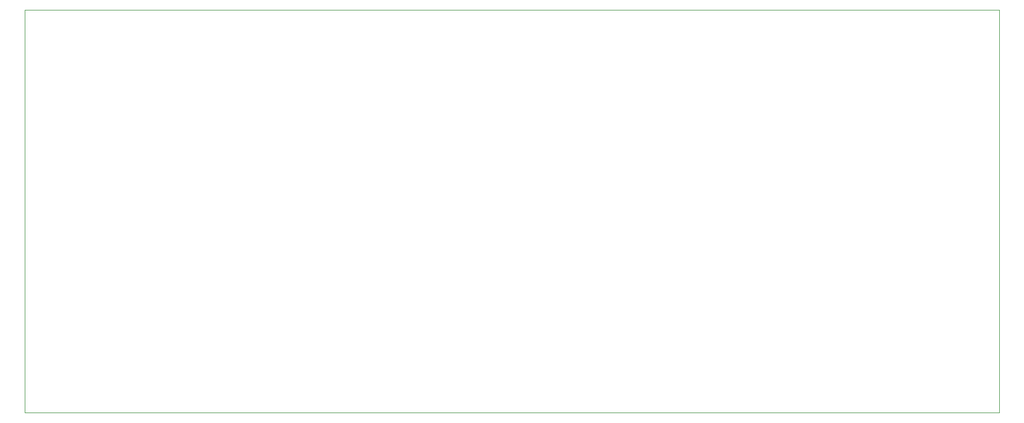
<source format=gbr>
%TF.GenerationSoftware,KiCad,Pcbnew,5.1.10-88a1d61d58~88~ubuntu20.04.1*%
%TF.CreationDate,2021-05-13T16:29:57+02:00*%
%TF.ProjectId,anna_elsa_reel_pcb,616e6e61-5f65-46c7-9361-5f7265656c5f,rev?*%
%TF.SameCoordinates,Original*%
%TF.FileFunction,Profile,NP*%
%FSLAX46Y46*%
G04 Gerber Fmt 4.6, Leading zero omitted, Abs format (unit mm)*
G04 Created by KiCad (PCBNEW 5.1.10-88a1d61d58~88~ubuntu20.04.1) date 2021-05-13 16:29:57*
%MOMM*%
%LPD*%
G01*
G04 APERTURE LIST*
%TA.AperFunction,Profile*%
%ADD10C,0.050000*%
%TD*%
G04 APERTURE END LIST*
D10*
X50000000Y-102000000D02*
X50000000Y-40000000D01*
X200000000Y-102000000D02*
X50000000Y-102000000D01*
X200000000Y-40000000D02*
X200000000Y-102000000D01*
X50000000Y-40000000D02*
X200000000Y-40000000D01*
M02*

</source>
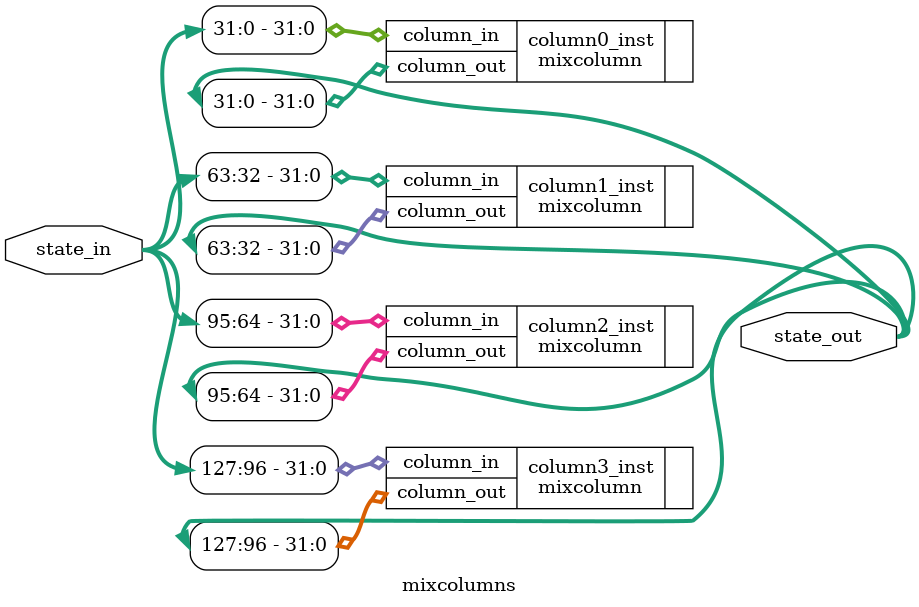
<source format=v>
/*
 * This component implements the AES MixColumns operation by applying the mixcolumn component on each 32bit column of the state matrix
 * Be careful how rows and columns are stored in the state!
 */

module mixcolumns(state_in, state_out);
	
	input [127:0] state_in;
	output [127:0] state_out;
	
	mixcolumn column0_inst (.column_in(state_in[31:0]), .column_out(state_out[31:0]));
	mixcolumn column1_inst (.column_in(state_in[63:32]), .column_out(state_out[63:32]));
	mixcolumn column2_inst (.column_in(state_in[95:64]), .column_out(state_out[95:64]));
	mixcolumn column3_inst (.column_in(state_in[127:96]), .column_out(state_out[127:96]));
endmodule



</source>
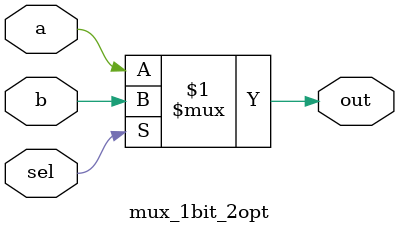
<source format=v>
`timescale 1ns / 1ps

module mux_1bit_2opt(
	input a,
	input b,
	input sel,
	output out
   );
	
	assign out = (sel) ? b : a;


endmodule

</source>
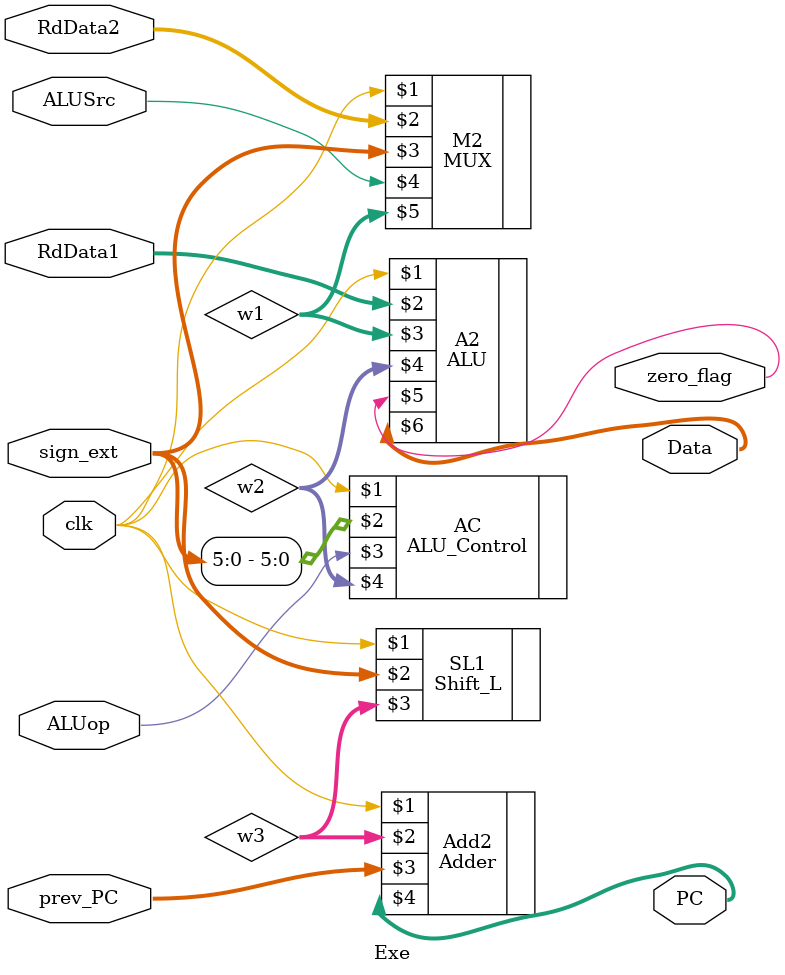
<source format=v>
`timescale 1ns / 1ps


module Exe(
    input clk,
    input [31:0] prev_PC,
    input [31:0] RdData1,
    input [31:0] RdData2,
    input [31:0] sign_ext,
    input ALUSrc,
    input ALUop,
    output [31:0] PC,
    output zero_flag,
    output [31:0] Data
    );
    
    wire [31:0]w1,w3;
    wire [3:0]w2;
    
    ALU A2(clk,RdData1,w1,w2,zero_flag,Data);
    MUX M2(clk,RdData2,sign_ext,ALUSrc,w1);
    ALU_Control AC(clk,sign_ext[5:0],ALUop,w2);
    Shift_L SL1(clk,sign_ext,w3);
    Adder Add2(clk,w3,prev_PC,PC);
    
endmodule

</source>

Your objective
Images stay out; everything else in the records must be given again exactly.

Task solution
<source format=gbr>
%TF.GenerationSoftware,KiCad,Pcbnew,5.1.10-88a1d61d58~88~ubuntu20.04.1*%
%TF.CreationDate,2021-05-13T16:29:57+02:00*%
%TF.ProjectId,anna_elsa_reel_pcb,616e6e61-5f65-46c7-9361-5f7265656c5f,rev?*%
%TF.SameCoordinates,Original*%
%TF.FileFunction,Profile,NP*%
%FSLAX46Y46*%
G04 Gerber Fmt 4.6, Leading zero omitted, Abs format (unit mm)*
G04 Created by KiCad (PCBNEW 5.1.10-88a1d61d58~88~ubuntu20.04.1) date 2021-05-13 16:29:57*
%MOMM*%
%LPD*%
G01*
G04 APERTURE LIST*
%TA.AperFunction,Profile*%
%ADD10C,0.050000*%
%TD*%
G04 APERTURE END LIST*
D10*
X50000000Y-102000000D02*
X50000000Y-40000000D01*
X200000000Y-102000000D02*
X50000000Y-102000000D01*
X200000000Y-40000000D02*
X200000000Y-102000000D01*
X50000000Y-40000000D02*
X200000000Y-40000000D01*
M02*

</source>
<source format=v>
/*
 * This component implements the AES MixColumns operation by applying the mixcolumn component on each 32bit column of the state matrix
 * Be careful how rows and columns are stored in the state!
 */

module mixcolumns(state_in, state_out);
	
	input [127:0] state_in;
	output [127:0] state_out;
	
	mixcolumn column0_inst (.column_in(state_in[31:0]), .column_out(state_out[31:0]));
	mixcolumn column1_inst (.column_in(state_in[63:32]), .column_out(state_out[63:32]));
	mixcolumn column2_inst (.column_in(state_in[95:64]), .column_out(state_out[95:64]));
	mixcolumn column3_inst (.column_in(state_in[127:96]), .column_out(state_out[127:96]));
endmodule



</source>
<source format=v>
`timescale 1ns / 1ps

module mux_1bit_2opt(
	input a,
	input b,
	input sel,
	output out
   );
	
	assign out = (sel) ? b : a;


endmodule

</source>
<source format=v>
`timescale 1ns / 1ps


module Exe(
    input clk,
    input [31:0] prev_PC,
    input [31:0] RdData1,
    input [31:0] RdData2,
    input [31:0] sign_ext,
    input ALUSrc,
    input ALUop,
    output [31:0] PC,
    output zero_flag,
    output [31:0] Data
    );
    
    wire [31:0]w1,w3;
    wire [3:0]w2;
    
    ALU A2(clk,RdData1,w1,w2,zero_flag,Data);
    MUX M2(clk,RdData2,sign_ext,ALUSrc,w1);
    ALU_Control AC(clk,sign_ext[5:0],ALUop,w2);
    Shift_L SL1(clk,sign_ext,w3);
    Adder Add2(clk,w3,prev_PC,PC);
    
endmodule

</source>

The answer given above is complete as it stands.